To begin with, it is inaccurate to say that the Religious Right lost ground on Tuesday because parental notification died in California and the repeal of a gay rights law earned only 44% of the vote in Maine. It would be more accurate to say that the growth in Evangelical electoral strength has never permeated the political cultures of those two states. Evangelical Christians make up only 14% of the electorate in Maine and only 11% in California compared to the national average of 23%. To conclude that the Religious Right is “losing ground” from these two election results is a fallacy.

Secondly, all eight statewide ballot measures in California went down. This was the result of a massive advertising and Get-Out-The-Vote campaign conducted by the state employees and teachers unions. Curiously, Proposition 73, the measure requiring parental notification for a minor to have an abortion, was the top vote getter on the ballot, though it, too, went down in defeat: 47.4% of voters supported the ban. 600,000 more voters supported the ban than supported Proposition 76, a measure that “limits state spending to prior year’s level plus three previous years’ average revenue growth.” Only 38% of voters thought that was a good idea.

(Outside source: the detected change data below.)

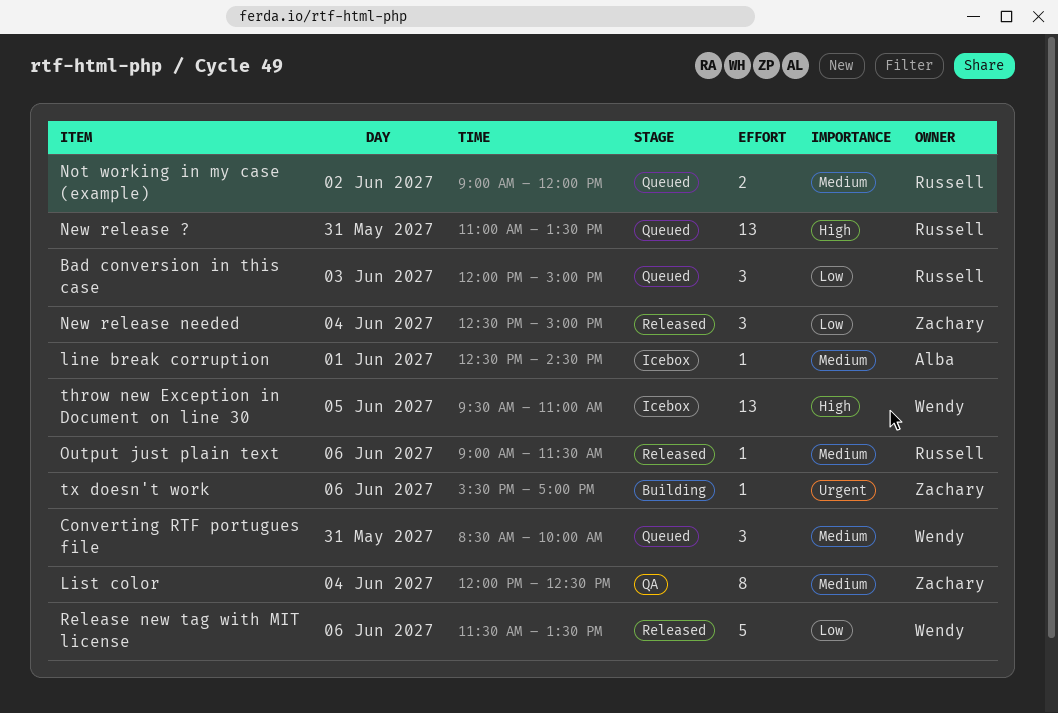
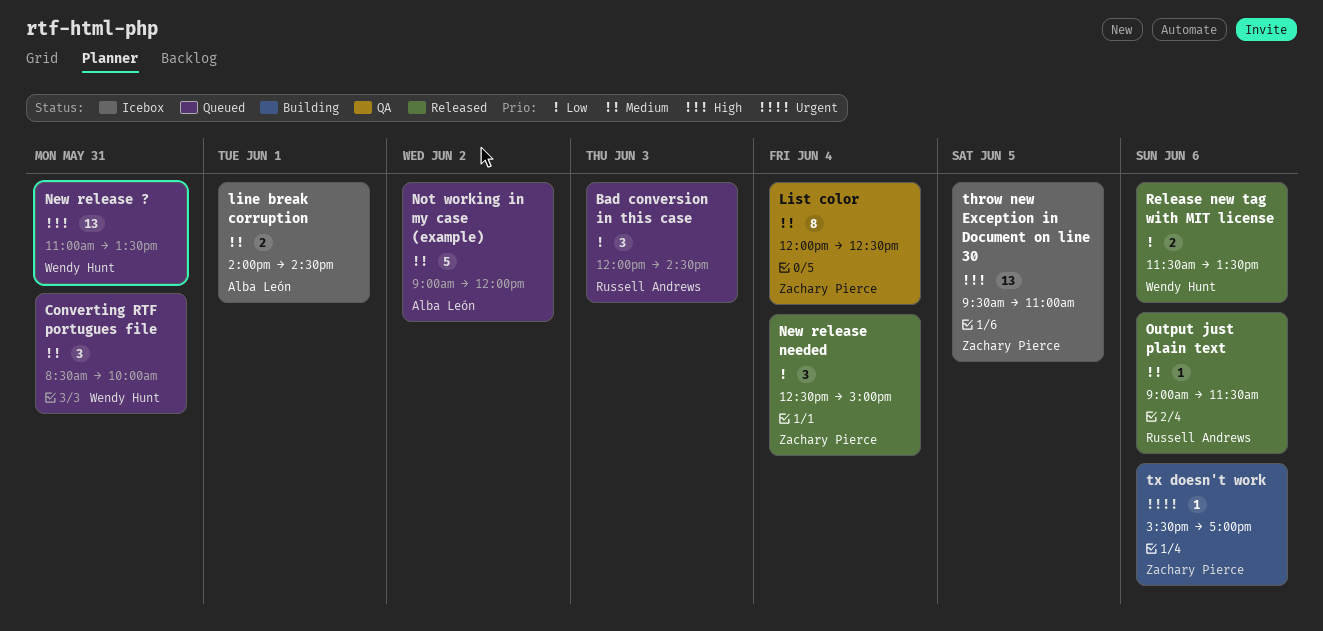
Bad conversion in this case, ends: 15:00 -> 14:30
line break corruption, estimate: 1 -> 2
line break corruption, begins: 12:30 -> 14:00
New release ?, owner: Russell Andrews -> Wendy Hunt
Not working in my case (example), owner: Russell Andrews -> Alba León
Not working in my case (example), estimate: 2 -> 5
Release new tag with MIT license, estimate: 5 -> 2
throw new Exception in Document on line 30, owner: Wendy Hunt -> Zachary Pierce

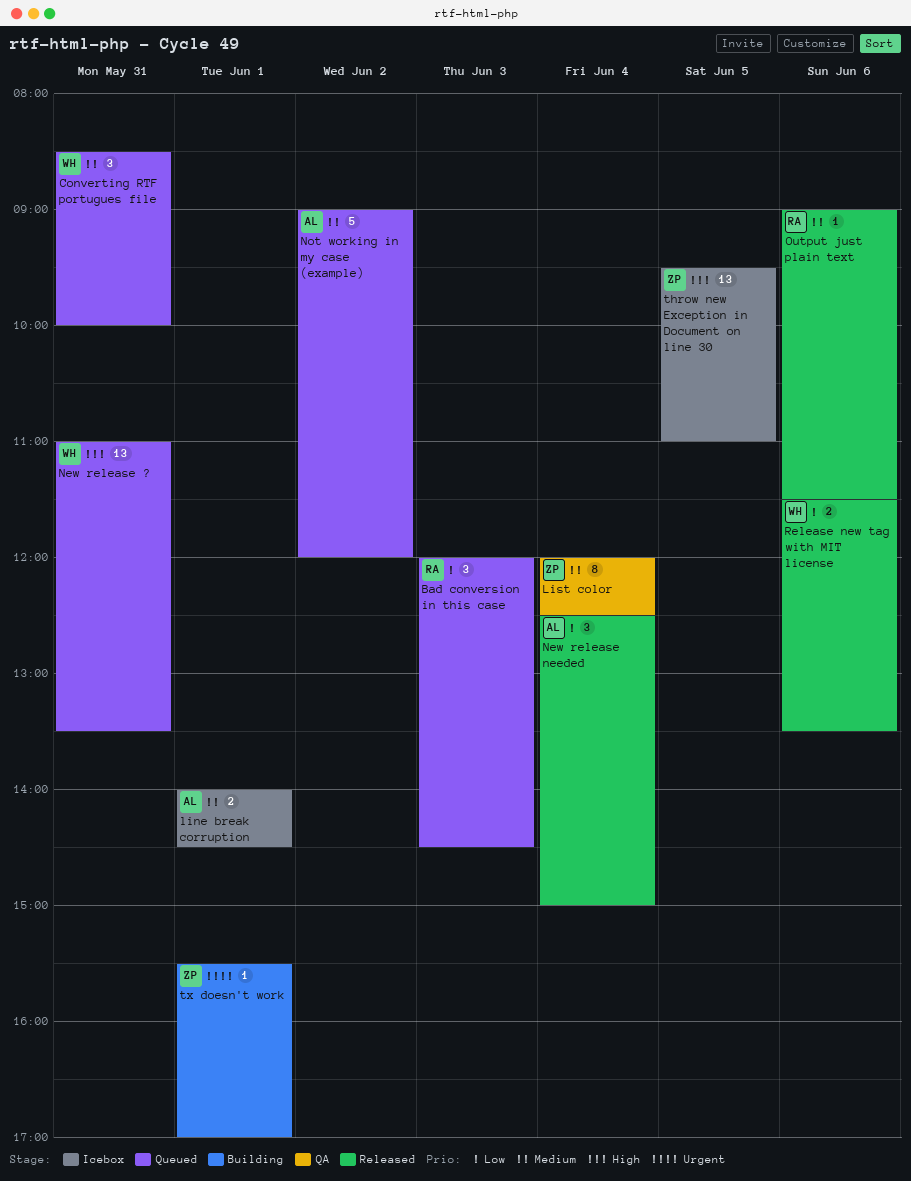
New release needed, owner: Zachary Pierce -> Alba León
tx doesn't work, day: Jun 6 -> Jun 1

Now let us turn to Texas. The Lone Star State became the eighteenth to write a ban on gay marriage into its constitution. And Texans did so in a big way. Three-quarters of the voting population supported the ban. Only one county voted against it.

Compare this level of success on a compelling social issue with, say, Colorado’s November 1st vote to remove the teeth of that state’s once-groundbreaking Taxpayers Bill of Rights. By a vote of 52%-48%, voters authorized the state to spend more money and, in effect, raise their taxes.

Meanwhile, the only high-profile candidate this off-year to communicate an openly religious message was Democrat gubernatorial candidate (now Governor-elect) Tim Kaine. To be sure, Kaine played fast-and-loose with the definition of “pro-life,” among other things, but he advertised, ahem, liberally on Christian radio and spoke candidly about his faith in his commercials.

After the GOP’s historic success in 2004 — success attributable at least in part (though I would argue mostly) to almost 30 million religious conservatives — the Bush administration swiftly pivoted to a massive spending reduction proposal in the form of Social Security privatization. That pivot angered many Evangelical Christian political activists who subsequently refused to engaged in the president’s national campaign-style effort in support of his Social Security reform, which is now all but officially dead.

Contrary to Glenn Reynolds’ and Dr. Wolfe’s analyses, Christian conservatives are alive and well and holding up their end of the big tent. It is the socially moderate, libertarian wing that is not doing its share in keeping it up.